19.3
Describe the relationship between proto-oncogenes and oncogenes. Explain how mutations in proto-oncogenes like p53 and the Ras gene can lead to cancer in humans
The genetic changes that convert proto-oncogenes to oncogenes are movement of DNA within a genome, amplification of a proto-oncogene, and point mutations in the control element or in the proto-oncogene itself. Cancer cells usually contain chromosomes that have broken and rejoined incorrectly, translocating fragments from one chromosome to another. If a translocated proto-oncogene ends up near a very active promoter or other control element, its transcription increases, making it an oncogene. Movement of transposable elements may place a very active promoter near a proto-oncogene, increasing its expression. Amplification increases the number of copies of the proto-oncogene. Point mutations can occur in the promoter or enhancer that controls the proto-oncogene, increasing its expression. Point mutations can also occur in the coding sequence, changing the gene's product to a protein that is more active or more resistant to destruction than a normal protein. The Ras gene is apart of the cell cycle stimulating pathway, which produces a protein that stimulates the cell cycle.
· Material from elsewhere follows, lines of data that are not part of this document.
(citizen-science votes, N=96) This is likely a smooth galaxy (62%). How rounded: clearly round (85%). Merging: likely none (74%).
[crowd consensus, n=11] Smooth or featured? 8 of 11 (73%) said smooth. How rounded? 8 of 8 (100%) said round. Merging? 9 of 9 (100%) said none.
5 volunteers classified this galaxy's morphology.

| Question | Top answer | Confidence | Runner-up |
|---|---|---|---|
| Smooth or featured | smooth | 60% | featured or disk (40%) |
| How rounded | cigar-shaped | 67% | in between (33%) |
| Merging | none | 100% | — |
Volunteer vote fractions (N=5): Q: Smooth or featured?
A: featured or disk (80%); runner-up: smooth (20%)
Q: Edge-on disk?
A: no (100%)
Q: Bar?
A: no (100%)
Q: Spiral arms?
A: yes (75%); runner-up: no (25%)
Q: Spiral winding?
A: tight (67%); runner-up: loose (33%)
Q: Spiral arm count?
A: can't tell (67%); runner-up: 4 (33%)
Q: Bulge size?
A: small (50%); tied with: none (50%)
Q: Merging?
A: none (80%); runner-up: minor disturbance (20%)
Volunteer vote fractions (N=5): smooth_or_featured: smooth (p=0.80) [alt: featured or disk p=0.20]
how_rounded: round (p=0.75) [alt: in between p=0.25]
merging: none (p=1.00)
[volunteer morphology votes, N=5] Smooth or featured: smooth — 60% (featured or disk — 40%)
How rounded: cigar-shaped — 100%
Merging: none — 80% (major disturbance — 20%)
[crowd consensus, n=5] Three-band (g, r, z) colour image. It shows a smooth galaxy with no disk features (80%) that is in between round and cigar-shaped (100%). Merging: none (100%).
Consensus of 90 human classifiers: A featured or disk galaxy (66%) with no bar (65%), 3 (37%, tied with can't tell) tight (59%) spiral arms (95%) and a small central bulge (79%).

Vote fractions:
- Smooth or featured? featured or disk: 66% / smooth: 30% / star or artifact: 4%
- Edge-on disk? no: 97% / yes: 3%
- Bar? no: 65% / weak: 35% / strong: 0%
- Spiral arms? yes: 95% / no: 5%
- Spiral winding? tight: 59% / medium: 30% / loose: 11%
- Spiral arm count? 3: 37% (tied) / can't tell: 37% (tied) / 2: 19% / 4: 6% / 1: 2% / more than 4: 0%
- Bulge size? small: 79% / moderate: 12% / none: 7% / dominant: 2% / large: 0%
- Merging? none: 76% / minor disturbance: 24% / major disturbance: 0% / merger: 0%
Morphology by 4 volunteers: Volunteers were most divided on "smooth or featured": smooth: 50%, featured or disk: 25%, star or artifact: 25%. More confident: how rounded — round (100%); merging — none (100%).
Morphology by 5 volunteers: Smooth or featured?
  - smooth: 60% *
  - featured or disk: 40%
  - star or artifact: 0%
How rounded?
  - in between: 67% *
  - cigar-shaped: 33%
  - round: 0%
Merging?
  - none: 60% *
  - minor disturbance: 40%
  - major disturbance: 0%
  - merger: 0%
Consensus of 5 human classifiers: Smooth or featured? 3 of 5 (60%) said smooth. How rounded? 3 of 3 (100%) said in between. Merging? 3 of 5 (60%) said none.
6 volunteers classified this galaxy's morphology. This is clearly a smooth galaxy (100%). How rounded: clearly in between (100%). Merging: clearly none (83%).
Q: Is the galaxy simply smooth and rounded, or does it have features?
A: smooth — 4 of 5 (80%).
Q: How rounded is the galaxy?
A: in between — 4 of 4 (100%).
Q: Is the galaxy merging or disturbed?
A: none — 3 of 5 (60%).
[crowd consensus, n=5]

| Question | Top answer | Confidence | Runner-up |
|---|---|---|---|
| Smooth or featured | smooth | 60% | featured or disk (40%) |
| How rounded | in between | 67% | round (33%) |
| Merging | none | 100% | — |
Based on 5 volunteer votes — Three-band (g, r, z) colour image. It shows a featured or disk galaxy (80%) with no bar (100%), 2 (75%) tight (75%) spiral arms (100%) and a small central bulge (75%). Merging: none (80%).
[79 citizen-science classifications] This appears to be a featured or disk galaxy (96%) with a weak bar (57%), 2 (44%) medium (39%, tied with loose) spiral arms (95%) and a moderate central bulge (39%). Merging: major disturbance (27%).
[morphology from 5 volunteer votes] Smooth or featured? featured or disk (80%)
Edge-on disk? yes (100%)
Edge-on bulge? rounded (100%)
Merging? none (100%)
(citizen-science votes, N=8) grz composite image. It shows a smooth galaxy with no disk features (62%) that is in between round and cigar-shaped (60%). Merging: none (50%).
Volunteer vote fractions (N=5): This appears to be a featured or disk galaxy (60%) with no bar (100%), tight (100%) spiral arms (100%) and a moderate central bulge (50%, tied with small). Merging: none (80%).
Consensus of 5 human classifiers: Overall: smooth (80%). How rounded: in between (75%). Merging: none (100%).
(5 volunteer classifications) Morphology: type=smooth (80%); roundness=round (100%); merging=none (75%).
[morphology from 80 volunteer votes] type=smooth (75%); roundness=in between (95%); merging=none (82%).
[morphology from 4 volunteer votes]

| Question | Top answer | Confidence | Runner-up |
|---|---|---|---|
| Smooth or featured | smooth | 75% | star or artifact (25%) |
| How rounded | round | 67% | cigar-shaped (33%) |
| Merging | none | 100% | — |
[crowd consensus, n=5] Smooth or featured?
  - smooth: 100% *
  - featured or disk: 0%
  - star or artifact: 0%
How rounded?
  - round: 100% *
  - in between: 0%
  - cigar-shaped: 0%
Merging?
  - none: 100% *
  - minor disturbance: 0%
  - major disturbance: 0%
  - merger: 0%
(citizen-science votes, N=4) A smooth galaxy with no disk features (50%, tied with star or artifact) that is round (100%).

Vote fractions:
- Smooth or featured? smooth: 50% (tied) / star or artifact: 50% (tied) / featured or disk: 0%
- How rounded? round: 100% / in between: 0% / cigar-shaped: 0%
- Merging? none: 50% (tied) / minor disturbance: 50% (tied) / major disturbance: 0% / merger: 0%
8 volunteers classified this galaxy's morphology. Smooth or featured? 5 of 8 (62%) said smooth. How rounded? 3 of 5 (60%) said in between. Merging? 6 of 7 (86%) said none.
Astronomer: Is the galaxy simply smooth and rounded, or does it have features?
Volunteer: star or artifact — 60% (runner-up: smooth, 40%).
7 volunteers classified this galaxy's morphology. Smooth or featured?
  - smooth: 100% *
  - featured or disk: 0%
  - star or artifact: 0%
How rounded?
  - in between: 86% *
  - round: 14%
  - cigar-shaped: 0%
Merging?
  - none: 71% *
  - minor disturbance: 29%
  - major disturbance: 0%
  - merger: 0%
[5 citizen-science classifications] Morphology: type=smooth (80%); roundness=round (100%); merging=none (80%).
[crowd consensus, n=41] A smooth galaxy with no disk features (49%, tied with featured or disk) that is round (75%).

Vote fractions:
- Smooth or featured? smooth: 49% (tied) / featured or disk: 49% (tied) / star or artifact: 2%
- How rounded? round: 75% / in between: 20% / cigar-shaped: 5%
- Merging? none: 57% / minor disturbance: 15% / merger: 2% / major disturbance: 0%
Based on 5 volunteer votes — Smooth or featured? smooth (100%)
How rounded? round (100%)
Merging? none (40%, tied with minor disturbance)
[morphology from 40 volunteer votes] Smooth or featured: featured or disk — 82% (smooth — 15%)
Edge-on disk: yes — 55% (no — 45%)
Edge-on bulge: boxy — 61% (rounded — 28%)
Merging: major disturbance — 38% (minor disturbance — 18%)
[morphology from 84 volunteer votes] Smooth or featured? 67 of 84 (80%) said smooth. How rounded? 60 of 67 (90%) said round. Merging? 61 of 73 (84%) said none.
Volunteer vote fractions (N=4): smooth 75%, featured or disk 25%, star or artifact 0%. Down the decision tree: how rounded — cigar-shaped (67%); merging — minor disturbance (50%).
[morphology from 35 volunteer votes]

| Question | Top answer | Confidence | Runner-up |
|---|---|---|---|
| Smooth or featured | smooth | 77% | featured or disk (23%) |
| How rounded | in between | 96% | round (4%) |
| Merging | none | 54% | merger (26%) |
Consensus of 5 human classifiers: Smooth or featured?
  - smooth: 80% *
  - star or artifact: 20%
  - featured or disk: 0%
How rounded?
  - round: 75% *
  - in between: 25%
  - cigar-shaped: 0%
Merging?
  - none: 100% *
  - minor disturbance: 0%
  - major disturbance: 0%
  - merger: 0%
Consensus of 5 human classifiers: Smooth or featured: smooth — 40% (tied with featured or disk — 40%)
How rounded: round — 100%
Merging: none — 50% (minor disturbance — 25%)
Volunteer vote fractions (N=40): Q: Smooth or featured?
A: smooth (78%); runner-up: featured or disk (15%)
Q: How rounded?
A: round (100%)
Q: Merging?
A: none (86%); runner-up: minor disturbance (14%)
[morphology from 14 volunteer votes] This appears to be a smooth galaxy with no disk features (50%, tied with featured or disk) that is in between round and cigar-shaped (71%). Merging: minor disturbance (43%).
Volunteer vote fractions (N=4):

This pathway is triggered by a growth factor that binds to its receptor in the plasma membrane. The signal is then relayed to Ras. Ras passes the signal to a series of protein kinases. The last kinase activates a transcription activator that turns on genes to stimulate the cell cycle. If a mutation makes Ras or any other pathway component abnormally active, excessive cell division and cancer will occur. The p53 gene is a part of the cell cycle inhibiting pathway, which produces a protein that inhibits the cell cycle. DNA damage is an intracellular signal that is passed by protein kinases to activate p53. Activated p53 promotes transcription of the gene for a protein that inhibits the cell cycle. Inhibition of the cell cycle ensures that the damaged DNA is not replicated. Mutations causing deficiencies in any pathway components can cause cancer.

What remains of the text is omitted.